Hauschka - Abandoned City
- by David Bruggink Release Date:2014-03-17 Label: Fatcat Records

Since the release of Ferndorf in 2008, I had unfairly categorized Germany's Hauschka as yet another modern classical musician making vaguely cinematic piano-based songs. Expecting an inferior version of Max Richter or Ludovico Einaudi, I was surprised by the creative use of the prepared piano on Ferndorf, as well as the album's emotional restraint. Where Max Richter might present a gorgeous chord progression that tugs at the heartstrings from the beginning of a song and then gradually flesh it out, the arrangements of Hauschka (born Volker Bertelmann) are more complex, taking their time in subtly unraveling and often building to powerful crescendos.
While Philip Glass-like repetition of short melodic lines is a feature in his music, Hauschka also incorporates scratches, creaks, taps, rattles, and other nontraditional piano sounds, the result of placing assorted objects - for example, bottle caps, ball bearings, and pieces of wood - on the piano strings. This gives his piano playing an uncommon sense of texture, as notes that would normally ring out pristinely can sound more like plucked violin strings or a hammered dulcimer. In addition, Hauschka often uses those aforementioned unusual sounds to create driving rhythms that one is more used to associating with microhouse or minimal techno than modern classical.
Hauschka's newest, Abandoned City, sees him growing even more capable of channeling his diverse palette of piano-based sounds towards the structures of electronic music. In the same fashion as its predecessor, Salon des Amateurs, it succeeds in replacing stock-in-trade elements of dance music with piano counterparts; for instance, rather than a hi-hat, there's the tinny bounce of a metal object on the piano strings. It's an approach that works well - Hauschka seems to be an artist equally at home in the worlds of electronic and classical music, and never really comes off as a pianist merely trying his hand at a new style.
If you didn't already guess from the name, the mood of Abandoned City is considerably darker than Salon des Amateurs. 'Elisabeth Bay' starts the album with echoing tones rippling like thunder through the sky as a melancholy, classical chord pattern gradually imposes itself, only to then step back and allow a single persistent minor chord to overtake it.
The album's push and pull between the emotiveness of classical music and the aloofness of techno are part of what makes it interesting. Stretches of Abandoned City often recall Dawn of Midi's brilliant Dysnomia from last year in embodying the rhythms as well as the atmosphere of minimal techno in a more organic context.

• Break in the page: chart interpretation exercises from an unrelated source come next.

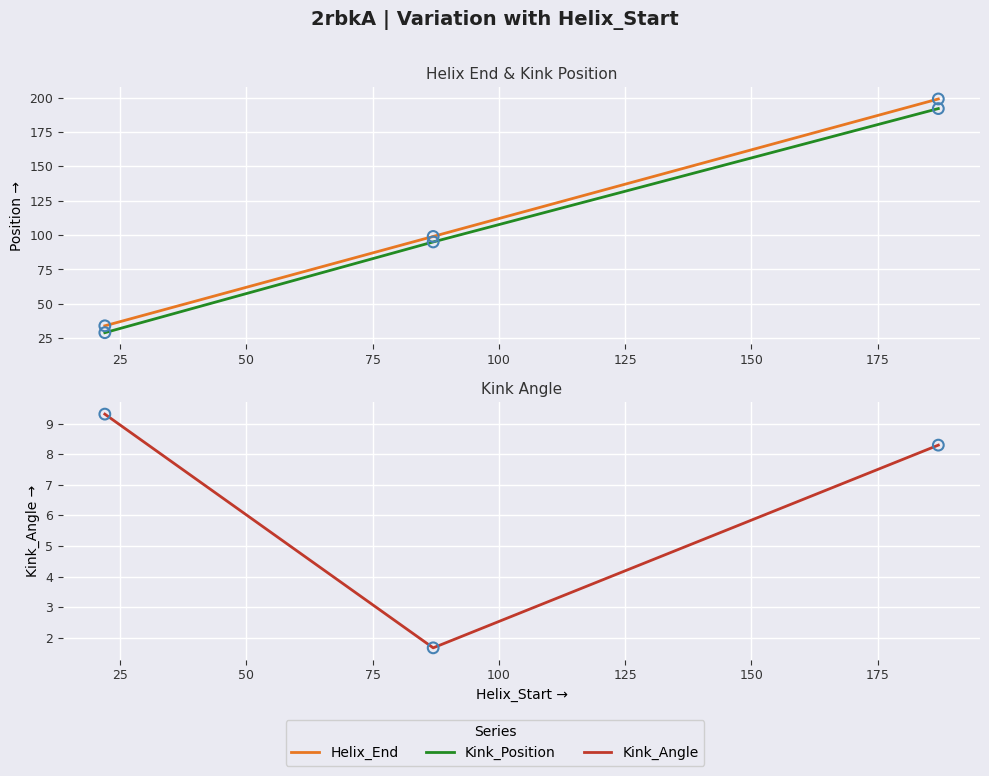

Which series has the largest total across all categories?

Helix_End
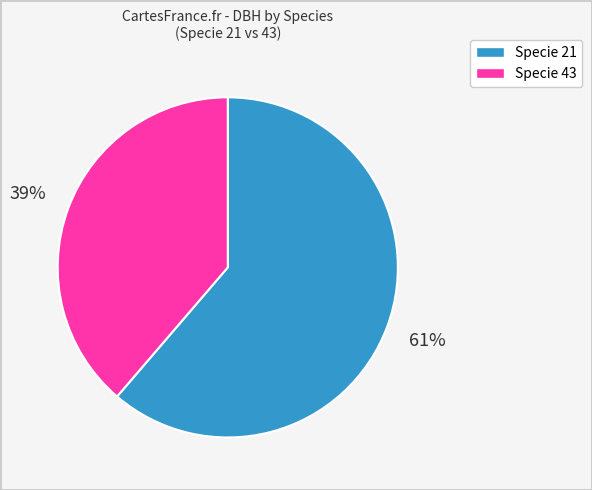

Count the number of slices in the pie.

2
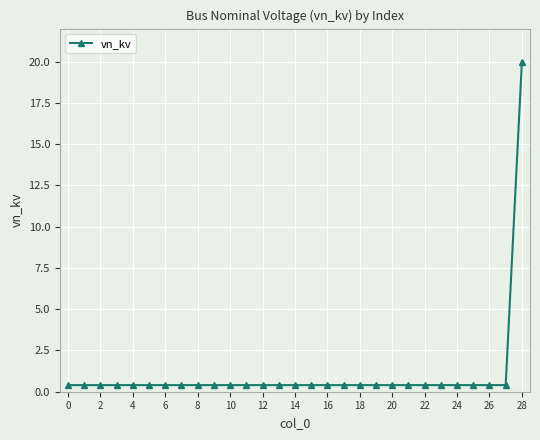

How many distinct data groups are displayed?

1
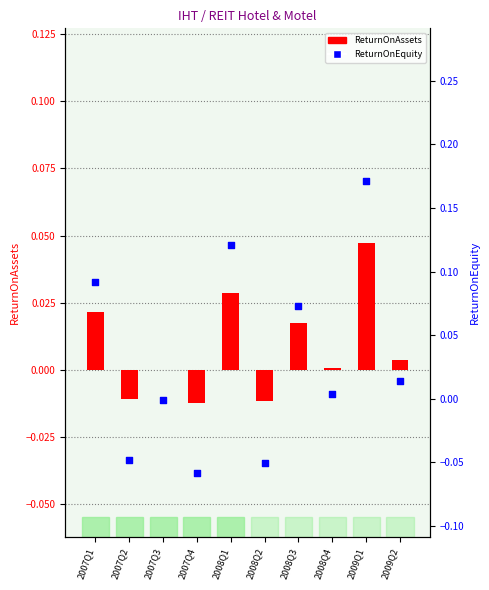

Which series reaches the maximum Y coordinate?

ReturnOnEquity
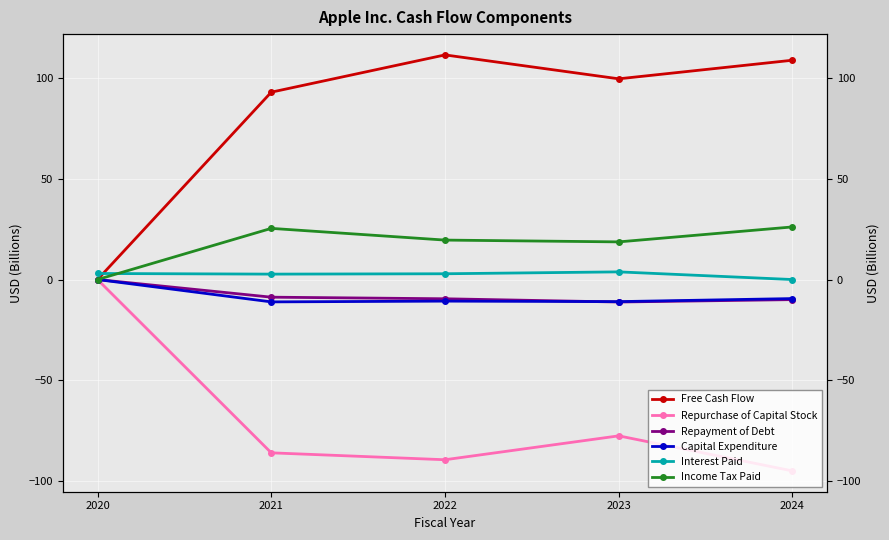

The value of Free Cash Flow at 2021 is 135.4. True or false?

False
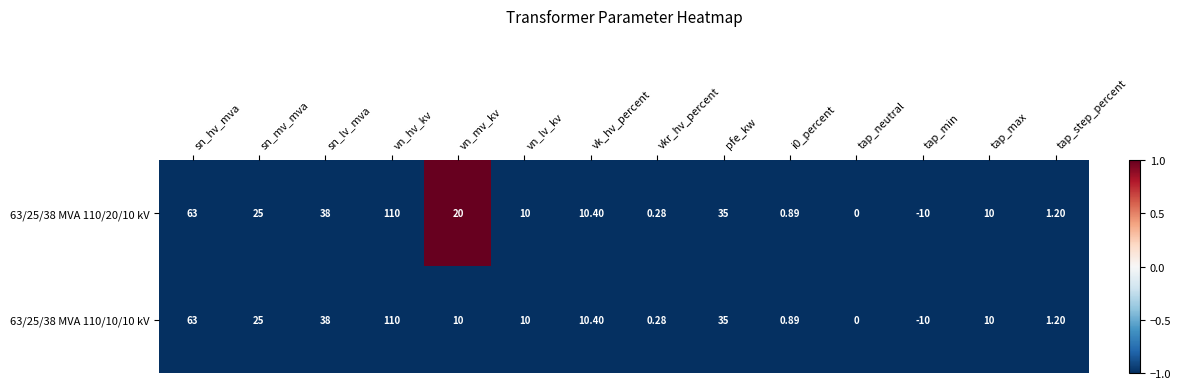

At which category does the chart reach its peak across all series?

vn_hv_kv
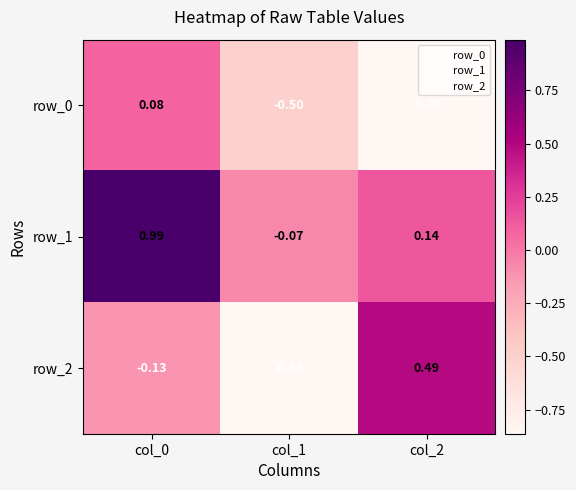

Between col_0 and col_1, which series saw the biggest shift?

row_1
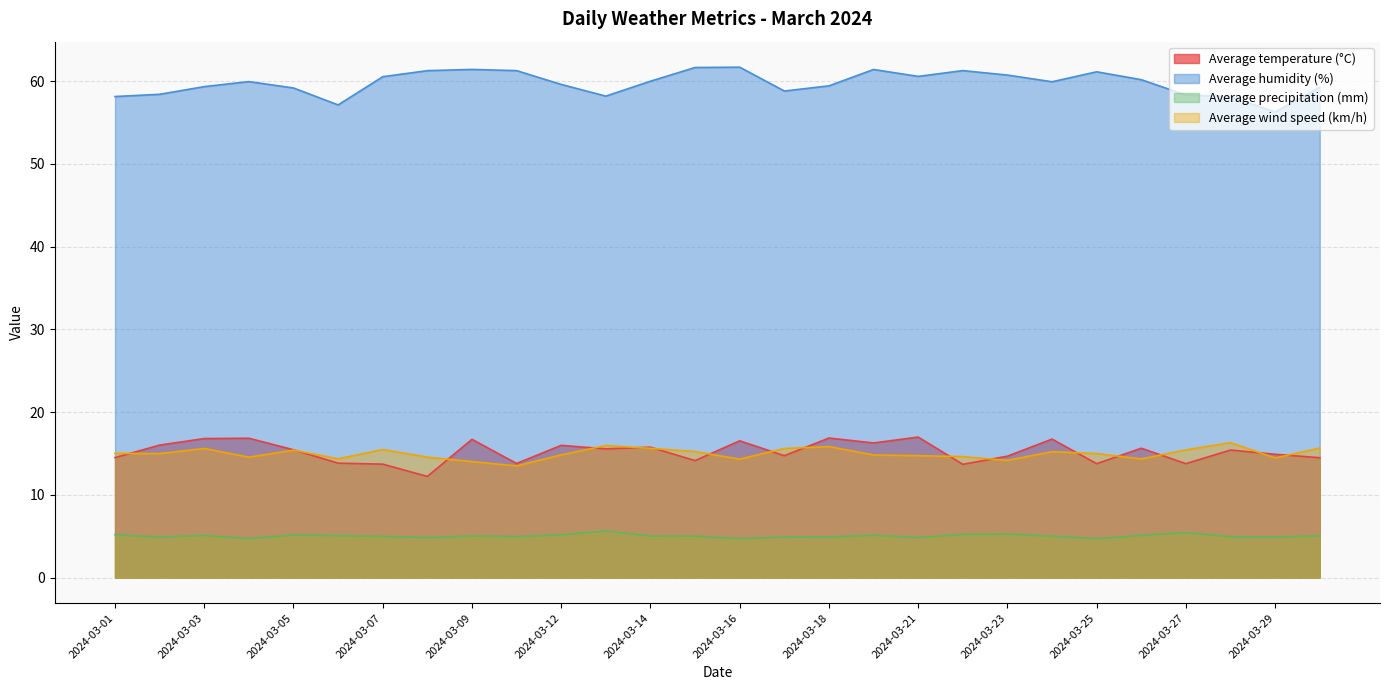

True or false: Average humidity (%) and Average wind speed (km/h) cross at least once.

False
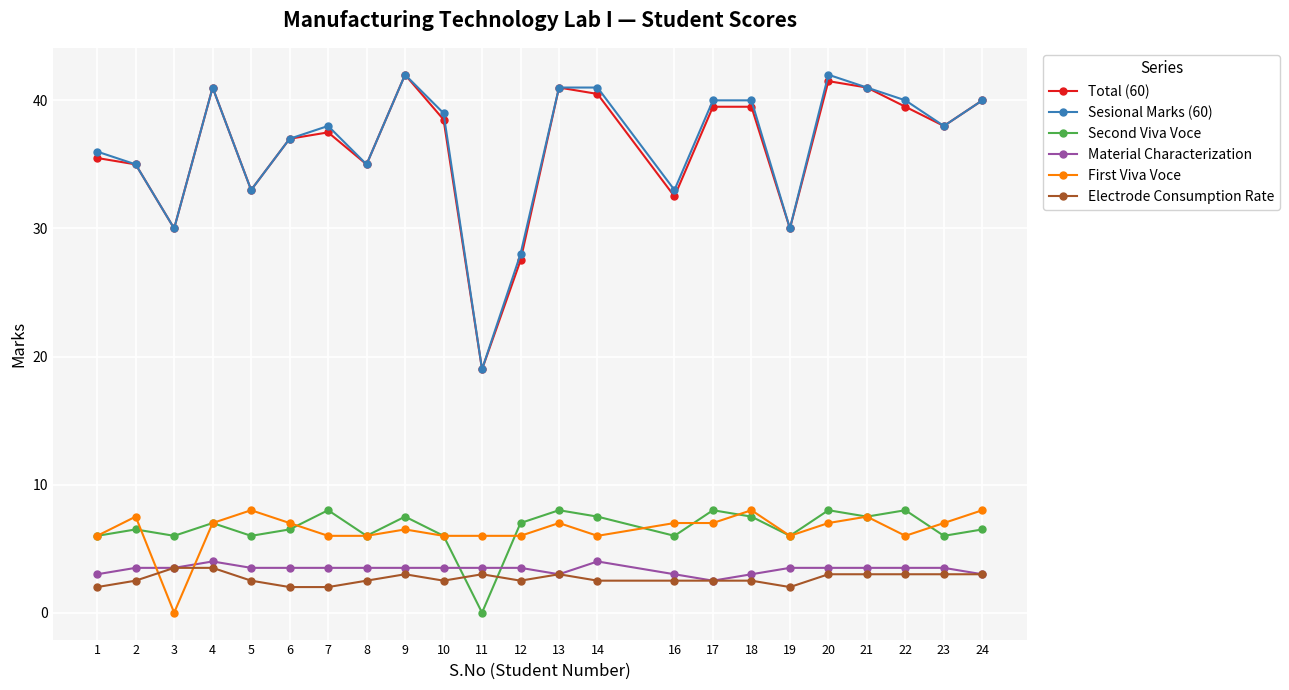

True or false: First Viva Voce has a value of 5.2 at 24.

False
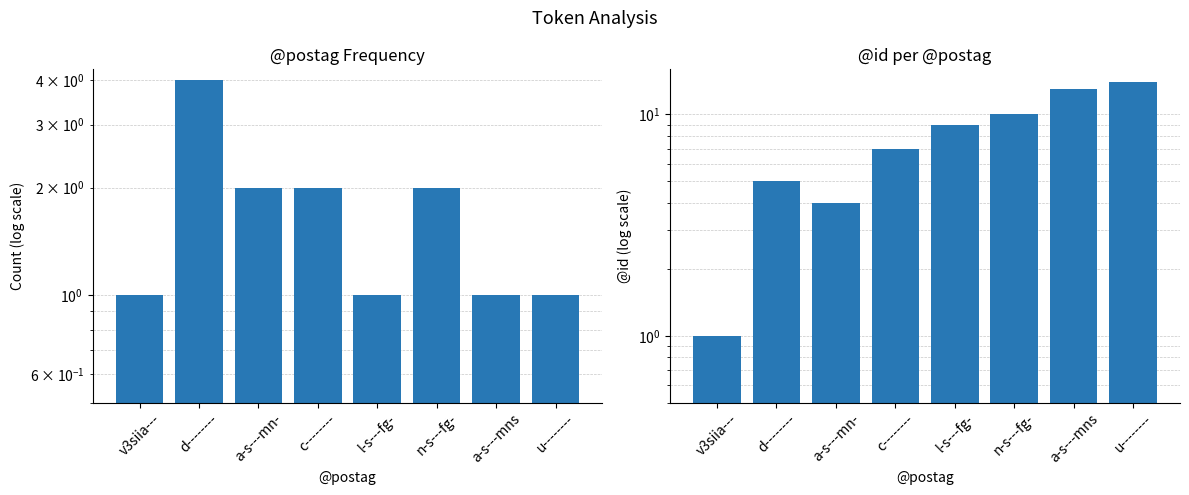

At which label does count reach its peak?

d--------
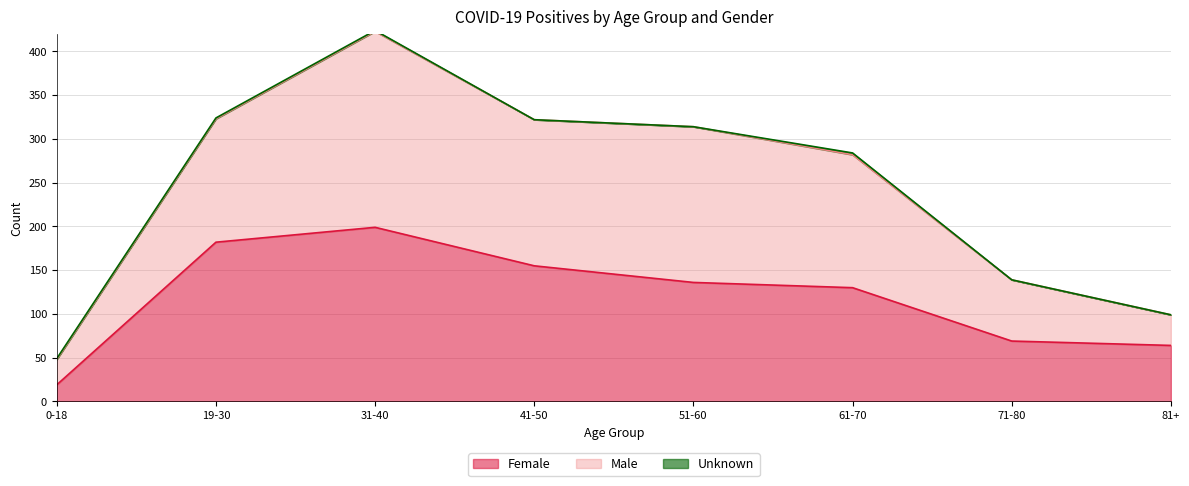

Which category has the highest value in the Female series?

31-40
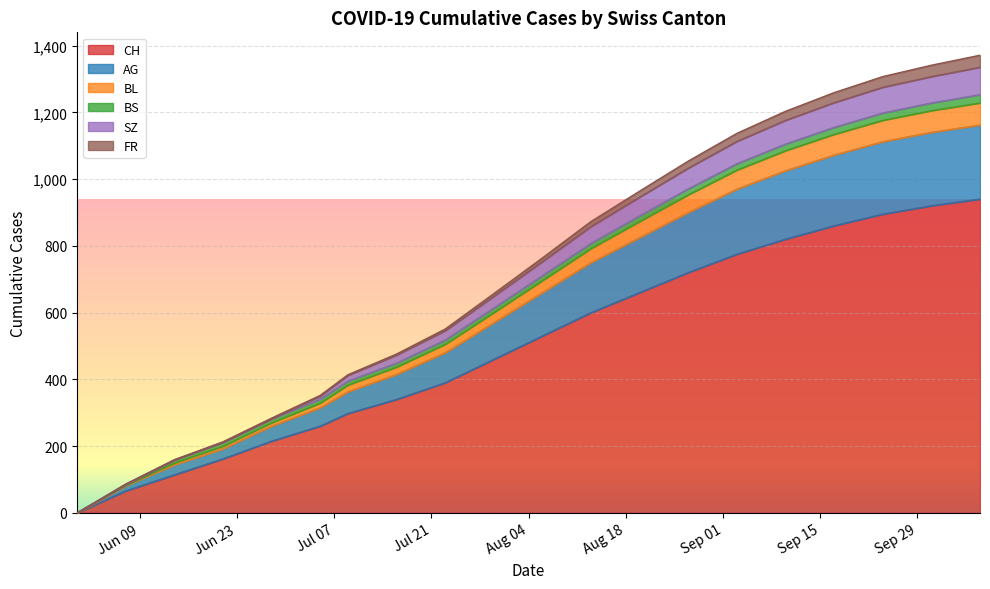

True or false: CH and BL intersect in this chart.

False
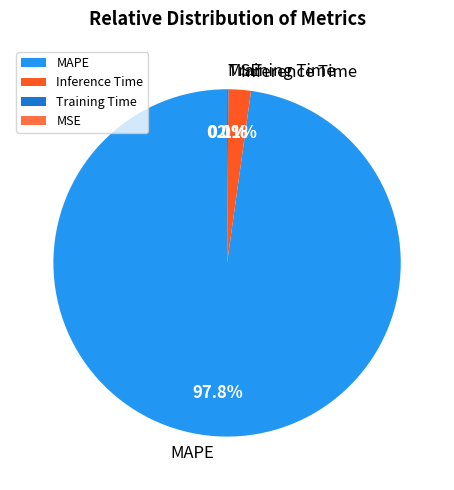

Between Inference Time and MAPE, which is larger?

MAPE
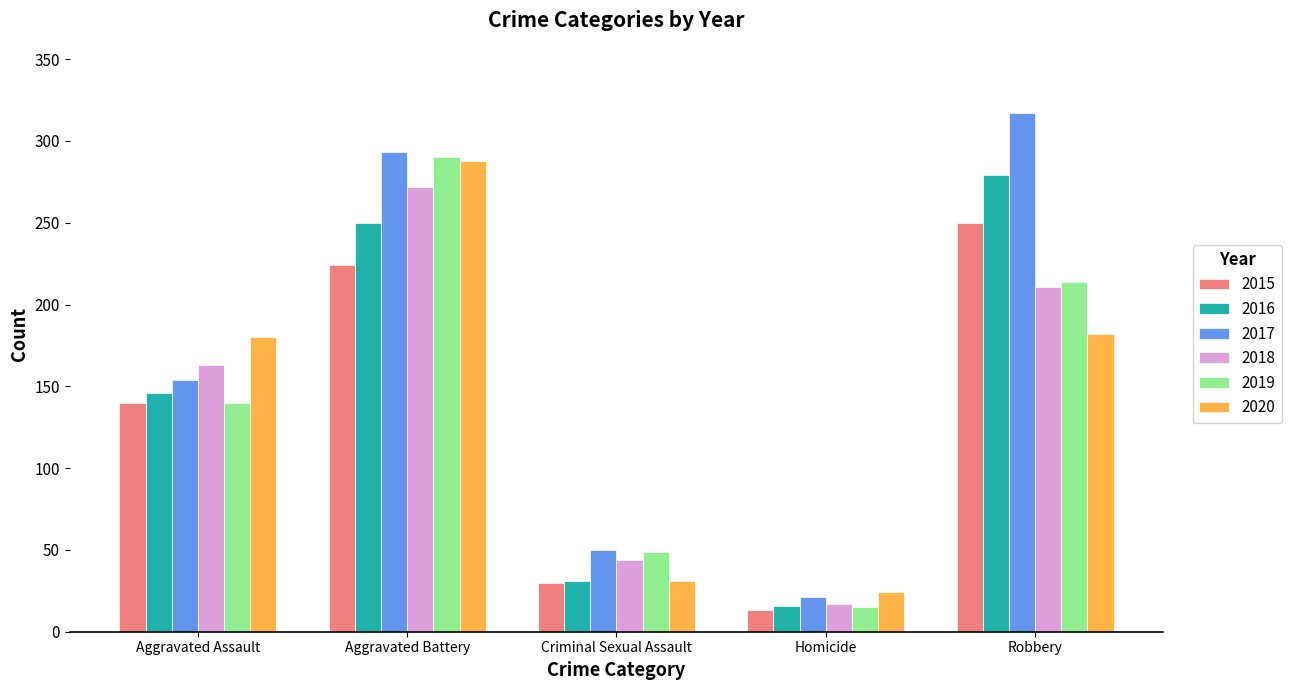

What is the spread (max minus min) of values at Homicide?

11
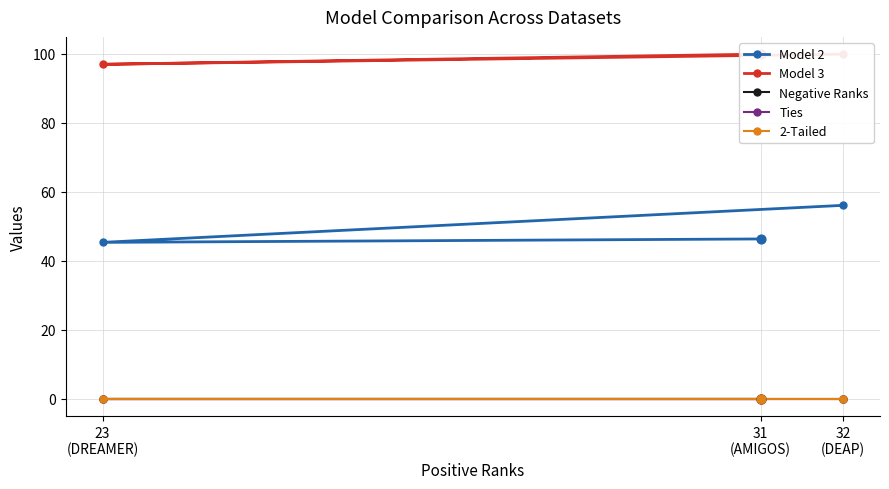

Is the value of Model 3 at 23
(DREAMER) greater than the value of Negative Ranks at 32
(DEAP)?

Yes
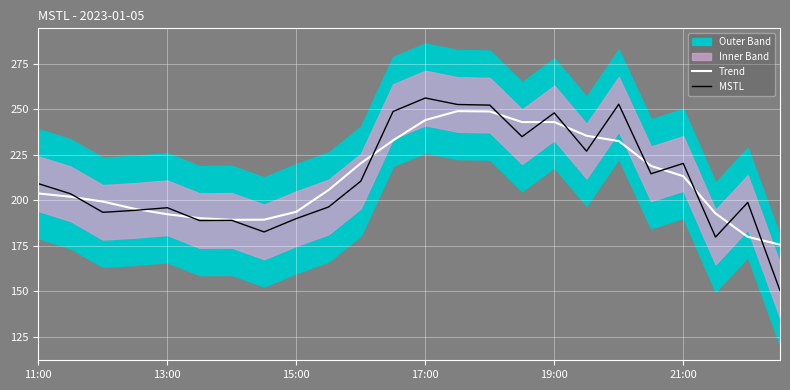

What is the lowest value of the MSTL series?

150.2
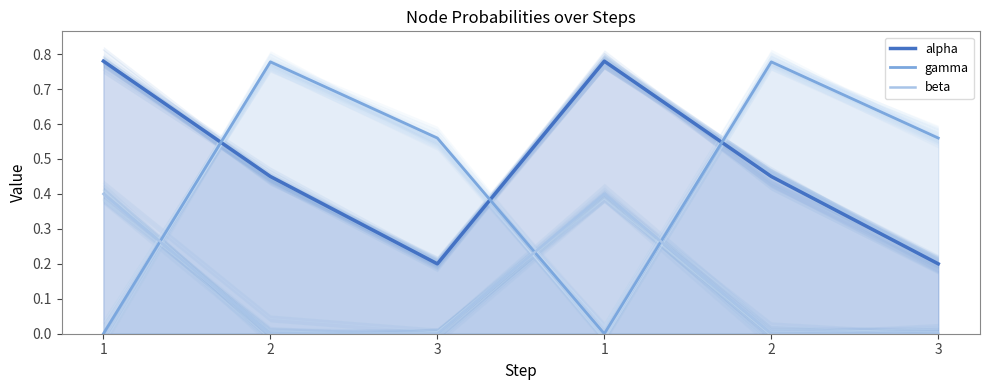

Which series ends up on top after the final intersection of gamma and beta?

gamma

Unlike Dawn of Midi, Hauschka clearly retains a passion for the vividly beautiful melodies of his previous work, and whether this impulse wins out or merely introduces itself can vary from track to track. The foundation of 'Craco' is a plaintive piano melody that could sit alongside any by Einaudi, Richter or Jean-Yves Thibaudet, while highlight 'Pripyat' features little but a ghostly fragment of melody that is sidelined and deconstructed multiple times to breathtaking effect.
Abandoned City is the rare sort of album that could make fans of two, or maybe even three, styles of music happy. Modern classical listeners would probably enjoy the cinematic quality of his work, as well as his unique approach to the piano and focus on texture. Fans of electronic music would probably recognize an artist that's working with a less-than-common medium and injecting more emotion and creativity into his songs than expected.